When the average of the cost value and an income capitalization value produces a value of less than 75% of the cost value, the division discards the averaging mechanism and instead relies solely on the cost value but reduces that value by 25% to arrive at total plant value. No explanation was given for why this particular reduction factor was used, and USTS did not ask for any. The Board used this reduction factor when calculating USTS's property tax for the year in question. USTS suggests now that this valuation methodology is arbitrary and cannot withstand constitutional scrutiny.

First, we note that in closing arguments to the Board, USTS directly proposed that the Board use this method for valuing USTS's total system, differing with the formula eventually used by the Board only in the apportionment factor utilized to determine Colorado's share of the total system value. Therefore, USTS should not be allowed to challenge this methodology on appeal. Furthermore, the evidence suggests no reason that the Board would not have been justified in valuing the property solely by the cost method without using any reduction factor, let alone 25%. Thus, although the reduction factor as presented seems arbitrary, it does not appear to have worked to USTS's prejudice. Finally, we note that in calculating the total cost of USTS's operating property and plant, the Board, either inadvertently or intentionally, omitted the $18 million dollars worth of property and plant leased by USTS throughout the nation. Because the Board was, in theory, considering the property leased by USTS in this state as a part of USTS's operating property and plant for the purpose of allocating its unitary value, as we conclude it was authorized to do by statute, logically the Board could have included the value of all leased property in arriving at the total system value, calculated by the cost method or otherwise. It did not, and USTS again benefited.

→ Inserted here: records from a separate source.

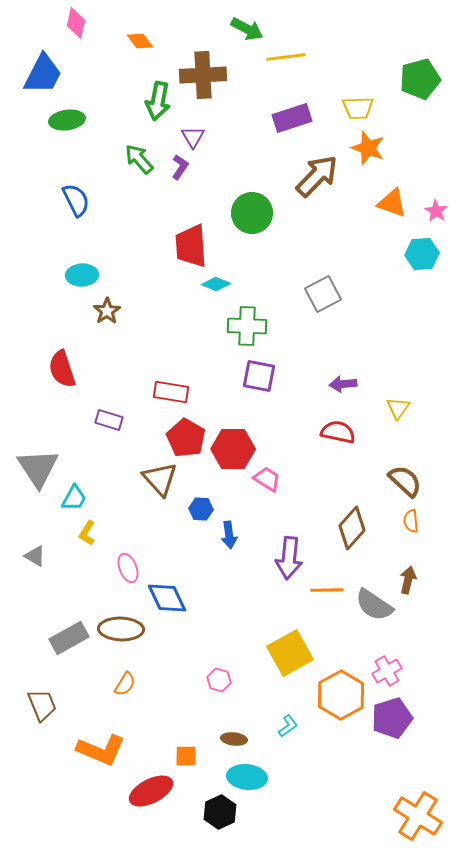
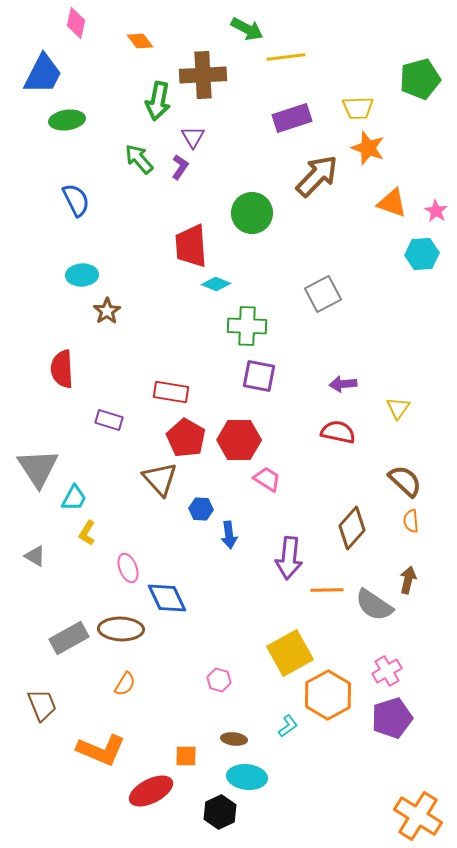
red semicircle at (62, 369): rotated 15 degrees clockwise
red hexagon at (233, 449): moved 6 px right, 9 px up
orange hexagon at (341, 695): moved 13 px left
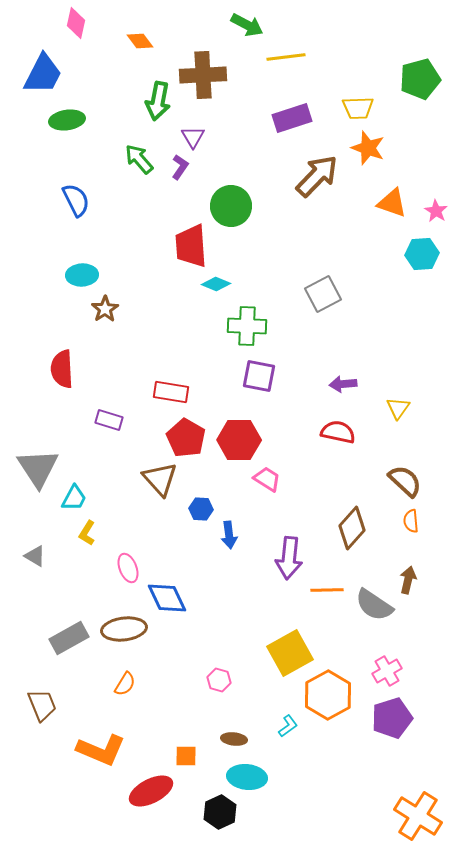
green arrow at (247, 29): moved 4 px up
green circle at (252, 213): moved 21 px left, 7 px up
brown star at (107, 311): moved 2 px left, 2 px up
brown ellipse at (121, 629): moved 3 px right; rotated 9 degrees counterclockwise
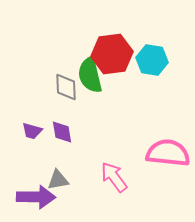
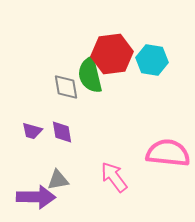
gray diamond: rotated 8 degrees counterclockwise
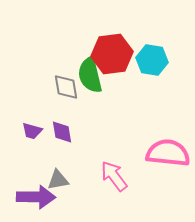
pink arrow: moved 1 px up
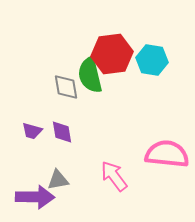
pink semicircle: moved 1 px left, 1 px down
purple arrow: moved 1 px left
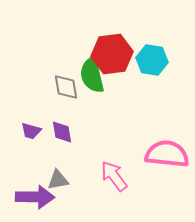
green semicircle: moved 2 px right
purple trapezoid: moved 1 px left
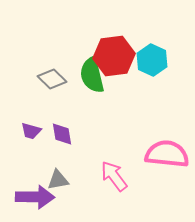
red hexagon: moved 2 px right, 2 px down
cyan hexagon: rotated 16 degrees clockwise
gray diamond: moved 14 px left, 8 px up; rotated 36 degrees counterclockwise
purple diamond: moved 2 px down
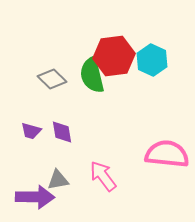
purple diamond: moved 2 px up
pink arrow: moved 11 px left
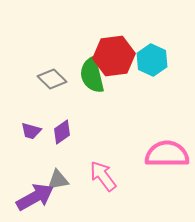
purple diamond: rotated 65 degrees clockwise
pink semicircle: rotated 6 degrees counterclockwise
purple arrow: rotated 30 degrees counterclockwise
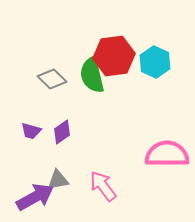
cyan hexagon: moved 3 px right, 2 px down
pink arrow: moved 10 px down
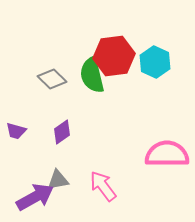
purple trapezoid: moved 15 px left
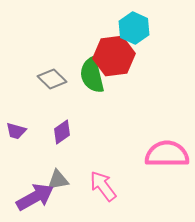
cyan hexagon: moved 21 px left, 34 px up
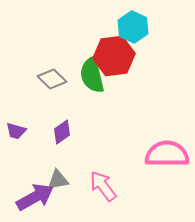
cyan hexagon: moved 1 px left, 1 px up
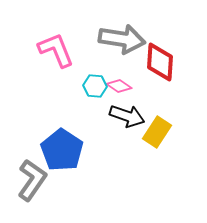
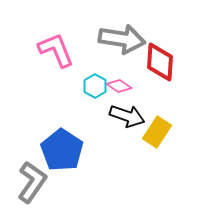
cyan hexagon: rotated 25 degrees clockwise
gray L-shape: moved 2 px down
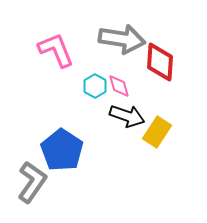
pink diamond: rotated 40 degrees clockwise
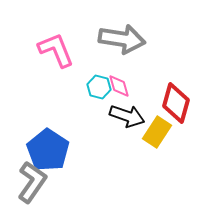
red diamond: moved 16 px right, 41 px down; rotated 12 degrees clockwise
cyan hexagon: moved 4 px right, 1 px down; rotated 15 degrees counterclockwise
blue pentagon: moved 14 px left
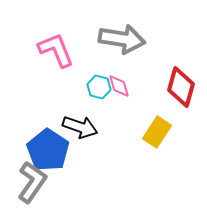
red diamond: moved 5 px right, 16 px up
black arrow: moved 47 px left, 11 px down
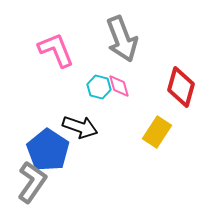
gray arrow: rotated 60 degrees clockwise
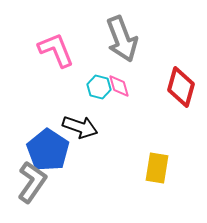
yellow rectangle: moved 36 px down; rotated 24 degrees counterclockwise
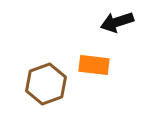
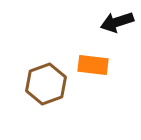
orange rectangle: moved 1 px left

[9] It can be persuasively argued that a two-or-more factor apportionment formula produces fairer results and should be utilized if the information necessary to calculate the various ratios is available. However, we decline to hold that the use of a single-factor apportionment formula when a multi-factor formula could have been employed is necessarily improper. It would be especially inappropriate to overturn the Board's single-factor apportionment formula where, as here, the party complaining does not factually demonstrate that it has suffered actual prejudice.